近十年來，液體介面的電操控已廣泛運用在微流體元件的應用上。然而，液體於元件內之動態運動行為無法從實驗中清楚解析。因此，我們開發一個考慮弱介電質模型的電流體力學理論與相場法之間耦合的數值模擬方法來求解液體介面受到外加電場影響後隨時間變形的課題。透過此弱介電質模型的假設，我們提出的數值模擬模型可以模擬無論以導電液體或介電液體為操控目標的微流體原件。 我們針對電濕潤顯示器畫素內導電液體與介電液體之介面的動態運動行為進行討論。我們所發展的數值模型成功模擬了畫素開啟時的反濕潤與電濕潤現象及畫素關閉時的流體攤平現象。考慮液體接觸角隨電壓的變化於模型中，電壓與開口率的模擬結果與相關的實驗測試相當吻合。此外，我們亦藉由數值模擬模型的參數分析探討了電濕潤顯示器在驅動過程中所發生的油墨分裂、油墨跳墨以及油墨平鋪不均等元件缺陷的現象。釐清元件缺陷的原因後，我們成功開發了一個高穩定的電濕潤顯示器。 此篇論文亦由宏觀與微觀的層面討論了介電液體與空氣間介面受到外加電場影響所產生的介電濕潤現象。我們藉由實驗與數值模型探討了液體表面的皺褶行為、電極形狀與液滴大小對液體等向流動之課題，以及液體在電壓釋放後之反濕潤現象。這些結果提供了許多與介電濕潤理論相關的資訊於介電濕潤光閘元件的開發上。 過去已提出的液體介面電操控的方式僅能製作出週期性之形狀(對稱波)或球狀結構(僅有兩個主曲率半徑)。

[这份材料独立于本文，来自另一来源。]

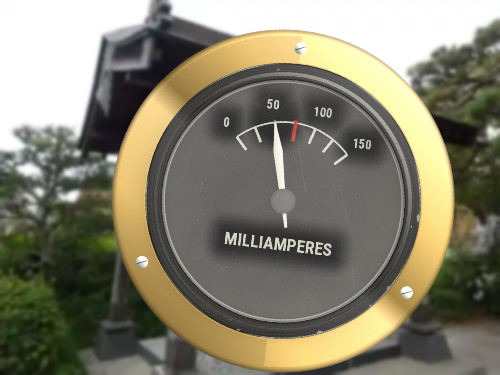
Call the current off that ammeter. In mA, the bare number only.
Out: 50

在此研究中，我們開發了兩種能夠建構更複雜流體介面形狀的電操控方法。第一種電操控方式是藉由電容值感應的回饋控制使得每個控制電極上方之流體厚度能夠被準確掌控；而第二種電操控方式是透過電極產生多個週期性的輸出波形導致流體以傅立葉組合的形式建構出複雜的形狀。過去在電濕潤應用所使用的材料可以直接運用於此開發元件上。此外，因為流體在操控時的反應速度足夠慢(毫秒-微秒)，使得傳統的電子控制元件(微秒-奈秒)足夠匹配。最後，由於此元件中的導電液體不會碰觸電極上方的固態表面，因此介電材料的特性退化議題可以被忽略。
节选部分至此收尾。